The median corporate, public and foundation/endowment plan experienced positive results for the third quarter of 2007, according to a quarterly survey of plan sponsor performance by Mercer. However, many gains were erased during the first half of November as the market continued to react negatively to subprime mortgage concerns which have led to a tightening of credit and liquidity.
According to Mercer’s Summary Performance of US Institutional Portfolios survey, the median corporate plan had a third-quarter gain of 2.2%. Public plans and foundation/ endowment funds gained 2.3% and 2.4% during the quarter, respectively.
On a one-year basis, corporate plans had average gains of 14.9%, while public plans and foundation/endowment plans earned 16.0% and 16.9%, respectively. Over a 10-year timeframe, all three plan types have averaged between 7.8% and 8.8% on an annualized basis, according to Mercer.

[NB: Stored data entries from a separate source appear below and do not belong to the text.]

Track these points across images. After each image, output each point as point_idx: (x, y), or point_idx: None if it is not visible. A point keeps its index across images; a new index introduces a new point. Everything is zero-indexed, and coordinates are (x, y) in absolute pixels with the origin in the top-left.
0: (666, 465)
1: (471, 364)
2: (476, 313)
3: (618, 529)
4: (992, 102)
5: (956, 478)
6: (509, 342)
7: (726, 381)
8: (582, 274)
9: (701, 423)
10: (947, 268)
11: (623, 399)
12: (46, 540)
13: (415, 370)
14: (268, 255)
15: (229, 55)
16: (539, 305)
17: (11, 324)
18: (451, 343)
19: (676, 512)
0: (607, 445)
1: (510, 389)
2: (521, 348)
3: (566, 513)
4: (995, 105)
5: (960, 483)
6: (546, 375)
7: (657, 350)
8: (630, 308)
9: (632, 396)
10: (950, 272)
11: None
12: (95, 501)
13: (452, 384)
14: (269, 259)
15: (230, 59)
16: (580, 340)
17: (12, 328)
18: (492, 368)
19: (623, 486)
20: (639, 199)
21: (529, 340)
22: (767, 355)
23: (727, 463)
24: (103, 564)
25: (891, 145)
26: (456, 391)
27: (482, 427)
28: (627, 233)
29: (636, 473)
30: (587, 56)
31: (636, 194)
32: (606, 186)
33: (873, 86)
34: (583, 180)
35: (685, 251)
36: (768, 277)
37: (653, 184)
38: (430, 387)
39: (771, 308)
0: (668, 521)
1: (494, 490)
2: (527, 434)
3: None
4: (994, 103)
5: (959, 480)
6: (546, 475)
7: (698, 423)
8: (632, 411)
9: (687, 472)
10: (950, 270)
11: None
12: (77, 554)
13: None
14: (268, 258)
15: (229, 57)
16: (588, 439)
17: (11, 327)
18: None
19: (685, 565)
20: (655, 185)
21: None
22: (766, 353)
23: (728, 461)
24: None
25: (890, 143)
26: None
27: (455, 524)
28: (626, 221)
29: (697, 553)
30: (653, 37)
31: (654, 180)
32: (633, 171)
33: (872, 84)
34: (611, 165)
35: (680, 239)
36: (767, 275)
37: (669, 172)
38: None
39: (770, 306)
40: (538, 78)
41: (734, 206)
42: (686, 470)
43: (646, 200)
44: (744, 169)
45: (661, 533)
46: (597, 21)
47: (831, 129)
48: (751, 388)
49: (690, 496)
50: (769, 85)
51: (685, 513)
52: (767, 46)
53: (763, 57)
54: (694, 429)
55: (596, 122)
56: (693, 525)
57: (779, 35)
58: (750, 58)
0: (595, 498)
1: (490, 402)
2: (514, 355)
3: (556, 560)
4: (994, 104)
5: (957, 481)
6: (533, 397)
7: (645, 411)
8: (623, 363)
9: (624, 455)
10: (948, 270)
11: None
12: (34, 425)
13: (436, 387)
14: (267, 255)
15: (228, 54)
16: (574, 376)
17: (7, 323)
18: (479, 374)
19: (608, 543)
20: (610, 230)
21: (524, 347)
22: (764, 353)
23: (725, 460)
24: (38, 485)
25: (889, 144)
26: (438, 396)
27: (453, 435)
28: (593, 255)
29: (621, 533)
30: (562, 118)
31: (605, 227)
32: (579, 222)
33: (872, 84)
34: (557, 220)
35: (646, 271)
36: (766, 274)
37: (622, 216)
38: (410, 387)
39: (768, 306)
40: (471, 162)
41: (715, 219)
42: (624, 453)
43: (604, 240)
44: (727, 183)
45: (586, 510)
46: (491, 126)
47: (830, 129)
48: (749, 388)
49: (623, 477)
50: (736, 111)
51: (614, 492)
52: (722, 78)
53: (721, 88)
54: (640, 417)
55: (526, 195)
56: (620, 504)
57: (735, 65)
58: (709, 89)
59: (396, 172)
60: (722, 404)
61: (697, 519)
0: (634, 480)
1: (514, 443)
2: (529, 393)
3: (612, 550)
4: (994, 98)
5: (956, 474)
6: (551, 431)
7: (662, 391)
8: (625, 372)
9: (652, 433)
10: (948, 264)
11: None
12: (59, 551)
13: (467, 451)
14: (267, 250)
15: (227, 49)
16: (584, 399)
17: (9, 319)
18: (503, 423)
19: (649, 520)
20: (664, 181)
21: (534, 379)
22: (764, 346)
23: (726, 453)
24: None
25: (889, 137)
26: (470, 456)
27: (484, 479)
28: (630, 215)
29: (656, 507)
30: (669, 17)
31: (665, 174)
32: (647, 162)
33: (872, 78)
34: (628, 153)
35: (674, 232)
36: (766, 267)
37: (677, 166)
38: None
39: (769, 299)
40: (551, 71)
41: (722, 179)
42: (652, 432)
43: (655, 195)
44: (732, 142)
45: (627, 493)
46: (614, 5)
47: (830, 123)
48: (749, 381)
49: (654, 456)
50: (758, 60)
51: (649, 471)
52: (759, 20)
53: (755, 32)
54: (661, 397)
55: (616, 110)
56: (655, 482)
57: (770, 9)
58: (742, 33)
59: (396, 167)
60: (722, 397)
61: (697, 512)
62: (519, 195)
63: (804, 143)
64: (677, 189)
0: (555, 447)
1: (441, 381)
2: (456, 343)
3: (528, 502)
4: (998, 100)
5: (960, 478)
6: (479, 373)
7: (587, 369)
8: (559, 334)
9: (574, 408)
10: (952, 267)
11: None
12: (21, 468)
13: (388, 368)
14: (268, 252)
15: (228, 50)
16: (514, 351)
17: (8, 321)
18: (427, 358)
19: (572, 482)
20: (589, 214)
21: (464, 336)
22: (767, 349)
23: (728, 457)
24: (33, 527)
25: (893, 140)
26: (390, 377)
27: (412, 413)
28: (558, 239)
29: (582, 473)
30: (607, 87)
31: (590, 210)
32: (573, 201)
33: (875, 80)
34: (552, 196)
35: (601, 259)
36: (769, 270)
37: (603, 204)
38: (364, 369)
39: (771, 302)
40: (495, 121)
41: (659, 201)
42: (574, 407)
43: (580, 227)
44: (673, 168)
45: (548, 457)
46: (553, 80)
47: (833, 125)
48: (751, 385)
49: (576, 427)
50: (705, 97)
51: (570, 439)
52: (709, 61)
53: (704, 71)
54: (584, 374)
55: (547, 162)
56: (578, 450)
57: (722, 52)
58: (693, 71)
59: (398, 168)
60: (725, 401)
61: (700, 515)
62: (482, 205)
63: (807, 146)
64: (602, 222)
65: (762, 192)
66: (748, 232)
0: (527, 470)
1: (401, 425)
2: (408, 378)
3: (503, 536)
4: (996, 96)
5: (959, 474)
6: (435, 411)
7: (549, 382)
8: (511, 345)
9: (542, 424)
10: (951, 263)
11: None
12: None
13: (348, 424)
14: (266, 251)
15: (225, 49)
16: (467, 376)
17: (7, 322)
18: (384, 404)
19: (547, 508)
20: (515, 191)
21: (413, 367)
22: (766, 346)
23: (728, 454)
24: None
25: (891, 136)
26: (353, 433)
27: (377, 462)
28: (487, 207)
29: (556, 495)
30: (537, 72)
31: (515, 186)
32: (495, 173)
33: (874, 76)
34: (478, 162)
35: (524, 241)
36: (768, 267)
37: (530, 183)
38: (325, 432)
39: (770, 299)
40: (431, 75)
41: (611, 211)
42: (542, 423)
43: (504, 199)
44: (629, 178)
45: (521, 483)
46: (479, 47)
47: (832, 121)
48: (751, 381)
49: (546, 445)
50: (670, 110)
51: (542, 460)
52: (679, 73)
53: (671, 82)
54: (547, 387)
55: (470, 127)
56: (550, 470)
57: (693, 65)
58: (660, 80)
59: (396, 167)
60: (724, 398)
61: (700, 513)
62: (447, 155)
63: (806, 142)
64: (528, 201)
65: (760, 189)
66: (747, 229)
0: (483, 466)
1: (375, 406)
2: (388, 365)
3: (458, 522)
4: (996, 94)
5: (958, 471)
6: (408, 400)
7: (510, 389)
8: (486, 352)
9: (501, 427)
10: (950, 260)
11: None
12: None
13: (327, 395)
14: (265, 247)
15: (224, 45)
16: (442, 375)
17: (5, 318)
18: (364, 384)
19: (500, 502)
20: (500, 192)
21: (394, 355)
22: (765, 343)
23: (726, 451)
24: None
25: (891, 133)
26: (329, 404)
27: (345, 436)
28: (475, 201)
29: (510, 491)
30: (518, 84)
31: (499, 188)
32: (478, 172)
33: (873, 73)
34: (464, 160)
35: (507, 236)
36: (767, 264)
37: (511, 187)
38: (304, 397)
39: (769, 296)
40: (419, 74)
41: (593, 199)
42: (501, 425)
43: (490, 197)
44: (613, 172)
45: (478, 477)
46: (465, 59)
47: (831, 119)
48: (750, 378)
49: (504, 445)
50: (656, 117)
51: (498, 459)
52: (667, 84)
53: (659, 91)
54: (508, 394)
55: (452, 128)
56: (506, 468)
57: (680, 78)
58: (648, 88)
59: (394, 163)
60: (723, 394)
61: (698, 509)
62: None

According to Mercer’s analysis, both value and growth managers produced positive results during the third quarter, with the median large cap growth manager outperforming its value-oriented counterparts by 540 basis points. The median core large cap manager underperformed the S&P 500Â® Index during the third quarter by 20 basis points but outperformed the index by 130 basis points on an annualized basis over the last 10 years. The median core large cap manager outperformed its small cap counterpart by 500 basis points over the current quarter. The median core large cap manager gained 1.8% while the median core small cap manager lost 3.2%.
The international equity asset class, as represented by the MSCI EAFE Index, gained 2.2%, outperforming the S&P 500 Index, its US large cap counterpart, for the quarter by a margin of 20 basis points and outperforming on a one-year basis by 850 basis points, according to Mercer. Local currency stock market returns in Europe and Japan were negative, but positive for the Asia Pacific excluding Japan region. A weakening US dollar aided total returns in all three regions.
Within the international asset class, the median growth manager outperformed its value counterpart by 420 basis points.
Within the fixed income asset class, the median core fixed income manager underperformed the Lehman Brothers Aggregate Index in the third quarter by 10 basis points, but outperformed the index on a one-year basis by 20 basis points. Over a 10-year period, the median manager has outperformed the index by 20 basis points.
During the quarter, the median core opportunistic manager underperformed the Lehman Brothers Aggregate Index by 30 basis points but outperformed the index by 20 basis points on a one-year basis. The median high-yield manager posted a 0.8% return for the quarter, according to the report.
In assessing international fixed income performance, the median non-US manager had a quarterly gain of 7.7% while the median global manager gained 5.9% over the same period. Over a 10-year period, the median managers in both universes outperformed their respective benchmarks.
Summary Performance of US Institutional Portfolios is published quarterly by Mercer. Summary Performance of US Institutional Portfolios may be downloaded free of charge from www.mercer.com . Please note: All performance is measured in US dollars, before investment management fees are deducted.